Alcohol makes up about 50 percent of the store’s sales, Chen said, so he decided it would not be profitable to open at all on Sundays.

The sale of liquor on Sundays in Massachusetts is a new phenomenon. Since the revision of the “blue laws” in 2004—statutes codified by New England’s early Puritan settlers which mandated Sabbath observance, prohibited blasphemy, and forbade gaudy dress—Massachusetts businesses are permitted to sell alcohol on Sundays.

But after finding that Chen had intentionally sold alcohol to minors, the Licensing Commission ruled last March that he could not apply for a Sunday liquor license for a year.
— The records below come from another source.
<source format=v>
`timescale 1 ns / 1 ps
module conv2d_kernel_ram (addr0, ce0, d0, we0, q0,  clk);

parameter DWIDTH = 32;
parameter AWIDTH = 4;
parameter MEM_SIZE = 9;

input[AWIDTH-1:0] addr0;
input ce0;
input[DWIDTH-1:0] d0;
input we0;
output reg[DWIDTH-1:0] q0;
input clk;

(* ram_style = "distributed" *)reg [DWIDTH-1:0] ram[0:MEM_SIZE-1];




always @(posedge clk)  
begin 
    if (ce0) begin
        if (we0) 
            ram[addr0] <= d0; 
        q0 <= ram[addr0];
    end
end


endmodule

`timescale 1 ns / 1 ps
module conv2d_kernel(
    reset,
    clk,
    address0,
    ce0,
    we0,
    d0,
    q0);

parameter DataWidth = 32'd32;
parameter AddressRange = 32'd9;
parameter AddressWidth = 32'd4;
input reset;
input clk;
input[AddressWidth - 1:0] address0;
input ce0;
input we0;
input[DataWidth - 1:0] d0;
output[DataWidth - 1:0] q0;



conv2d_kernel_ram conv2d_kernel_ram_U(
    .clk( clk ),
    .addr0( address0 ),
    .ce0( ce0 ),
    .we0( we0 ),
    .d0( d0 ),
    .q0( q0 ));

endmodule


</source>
Chen and his lawyers have drafted a petition which students can sign to help Chen acquire a Sunday liquor permit. The Commission will decide whether to grant Chen the permit in hearing on Feb. 22.

He said that the permit may be his store’s last hope. “If they don’t give me the permit, I think the store will be dead,” he said.
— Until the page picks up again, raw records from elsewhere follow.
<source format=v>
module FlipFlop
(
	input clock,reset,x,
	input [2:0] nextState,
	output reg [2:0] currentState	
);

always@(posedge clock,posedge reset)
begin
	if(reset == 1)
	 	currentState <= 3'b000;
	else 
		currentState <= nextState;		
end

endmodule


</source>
Chen said it is difficult to compete with stores that can sell liquor everyday.

“It’s a killer not to be open on Sundays,” he said.

Chen said that since his suspension he has stopped relying on memory to recall students’ ages, and instead rigorously checks IDs every time he sells alcohol.

He added that he even tries actively to prevent underage students from buying alcohol. Chen keeps a stack of confiscated IDs behind the store’s counter which he believes are fake.